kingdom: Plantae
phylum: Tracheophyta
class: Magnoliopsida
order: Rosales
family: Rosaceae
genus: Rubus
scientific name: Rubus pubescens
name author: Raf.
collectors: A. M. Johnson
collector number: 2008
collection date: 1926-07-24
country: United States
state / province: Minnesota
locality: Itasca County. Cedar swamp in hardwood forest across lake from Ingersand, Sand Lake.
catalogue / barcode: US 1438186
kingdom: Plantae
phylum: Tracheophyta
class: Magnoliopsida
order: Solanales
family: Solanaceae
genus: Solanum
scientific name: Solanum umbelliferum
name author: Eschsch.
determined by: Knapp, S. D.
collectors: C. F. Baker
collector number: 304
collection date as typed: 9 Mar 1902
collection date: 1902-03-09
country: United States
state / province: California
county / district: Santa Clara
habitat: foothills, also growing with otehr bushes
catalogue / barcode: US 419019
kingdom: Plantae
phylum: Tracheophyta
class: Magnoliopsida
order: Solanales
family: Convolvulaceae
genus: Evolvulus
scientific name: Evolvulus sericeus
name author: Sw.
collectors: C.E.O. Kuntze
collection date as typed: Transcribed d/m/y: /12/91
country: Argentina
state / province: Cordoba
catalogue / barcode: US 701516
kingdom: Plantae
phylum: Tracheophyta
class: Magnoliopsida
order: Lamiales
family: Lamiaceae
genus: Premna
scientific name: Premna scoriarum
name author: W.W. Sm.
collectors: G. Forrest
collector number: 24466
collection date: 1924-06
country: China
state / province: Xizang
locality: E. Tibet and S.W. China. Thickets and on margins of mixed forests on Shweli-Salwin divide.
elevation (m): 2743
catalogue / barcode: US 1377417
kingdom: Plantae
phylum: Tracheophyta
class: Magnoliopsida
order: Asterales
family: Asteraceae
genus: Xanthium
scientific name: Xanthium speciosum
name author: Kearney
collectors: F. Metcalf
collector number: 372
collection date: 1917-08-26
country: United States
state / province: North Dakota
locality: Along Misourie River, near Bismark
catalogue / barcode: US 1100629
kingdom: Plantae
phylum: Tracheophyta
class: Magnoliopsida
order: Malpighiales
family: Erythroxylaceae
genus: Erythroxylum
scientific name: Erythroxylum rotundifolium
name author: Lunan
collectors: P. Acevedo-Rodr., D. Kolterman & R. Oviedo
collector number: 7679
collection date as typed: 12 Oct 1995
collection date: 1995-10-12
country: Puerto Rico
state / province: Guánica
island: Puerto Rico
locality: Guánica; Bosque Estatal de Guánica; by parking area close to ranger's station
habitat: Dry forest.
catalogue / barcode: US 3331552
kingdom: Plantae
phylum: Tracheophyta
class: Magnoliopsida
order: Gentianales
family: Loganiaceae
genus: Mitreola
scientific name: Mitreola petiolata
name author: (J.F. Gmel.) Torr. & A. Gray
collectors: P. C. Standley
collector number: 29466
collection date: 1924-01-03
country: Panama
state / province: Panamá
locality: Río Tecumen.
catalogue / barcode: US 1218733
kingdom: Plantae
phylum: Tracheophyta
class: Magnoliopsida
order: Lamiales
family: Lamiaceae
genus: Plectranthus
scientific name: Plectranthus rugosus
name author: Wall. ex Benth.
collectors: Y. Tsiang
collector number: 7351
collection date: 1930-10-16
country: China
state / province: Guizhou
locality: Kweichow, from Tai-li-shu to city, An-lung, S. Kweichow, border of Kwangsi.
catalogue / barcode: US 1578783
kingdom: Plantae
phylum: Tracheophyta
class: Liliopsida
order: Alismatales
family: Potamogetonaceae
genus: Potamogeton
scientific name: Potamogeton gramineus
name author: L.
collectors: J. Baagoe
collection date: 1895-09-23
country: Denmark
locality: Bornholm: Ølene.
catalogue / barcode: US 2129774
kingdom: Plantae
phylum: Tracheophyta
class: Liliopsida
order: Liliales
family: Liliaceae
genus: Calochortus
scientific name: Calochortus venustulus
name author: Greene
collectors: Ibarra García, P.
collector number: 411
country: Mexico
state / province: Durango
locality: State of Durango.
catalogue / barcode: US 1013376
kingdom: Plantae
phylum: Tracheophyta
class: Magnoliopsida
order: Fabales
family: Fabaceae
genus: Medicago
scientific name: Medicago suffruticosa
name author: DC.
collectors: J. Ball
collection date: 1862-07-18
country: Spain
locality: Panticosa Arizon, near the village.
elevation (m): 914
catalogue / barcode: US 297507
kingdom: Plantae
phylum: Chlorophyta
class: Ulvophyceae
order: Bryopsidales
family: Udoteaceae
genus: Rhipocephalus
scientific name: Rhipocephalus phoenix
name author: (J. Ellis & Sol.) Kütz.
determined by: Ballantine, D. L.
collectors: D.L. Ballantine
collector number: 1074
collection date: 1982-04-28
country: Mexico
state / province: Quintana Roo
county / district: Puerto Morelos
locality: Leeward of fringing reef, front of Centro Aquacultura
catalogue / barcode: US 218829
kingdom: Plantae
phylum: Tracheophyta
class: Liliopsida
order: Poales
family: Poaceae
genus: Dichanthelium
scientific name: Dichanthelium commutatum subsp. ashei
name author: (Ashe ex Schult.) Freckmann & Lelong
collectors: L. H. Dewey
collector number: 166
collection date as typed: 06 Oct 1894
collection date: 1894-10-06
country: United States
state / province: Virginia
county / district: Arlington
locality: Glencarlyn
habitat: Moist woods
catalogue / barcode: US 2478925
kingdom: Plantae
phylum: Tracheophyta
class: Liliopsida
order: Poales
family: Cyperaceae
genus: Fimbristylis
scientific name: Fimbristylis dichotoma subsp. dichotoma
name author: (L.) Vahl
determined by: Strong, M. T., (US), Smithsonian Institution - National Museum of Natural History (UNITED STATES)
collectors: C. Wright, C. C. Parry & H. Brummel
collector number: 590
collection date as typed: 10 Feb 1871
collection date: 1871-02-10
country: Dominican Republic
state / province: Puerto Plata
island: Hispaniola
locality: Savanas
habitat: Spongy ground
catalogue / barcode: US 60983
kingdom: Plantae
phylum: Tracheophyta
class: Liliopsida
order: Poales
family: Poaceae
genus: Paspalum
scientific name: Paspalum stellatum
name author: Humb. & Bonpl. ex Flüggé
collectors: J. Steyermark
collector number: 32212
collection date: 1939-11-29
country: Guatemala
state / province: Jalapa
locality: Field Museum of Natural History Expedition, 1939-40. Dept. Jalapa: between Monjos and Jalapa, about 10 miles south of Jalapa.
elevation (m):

== What the task asks ==
Reproduce the stretch from the line containing "collector number: 32212" through the end of the records, swapping "locality" for "site" and leaving everything else unchanged.

== Task output ==
collector number: 32212
collection date: 1939-11-29
country: Guatemala
state / province: Jalapa
site: Field Museum of Natural History Expedition, 1939-40. Dept. Jalapa: between Monjos and Jalapa, about 10 miles south of Jalapa.
elevation (m):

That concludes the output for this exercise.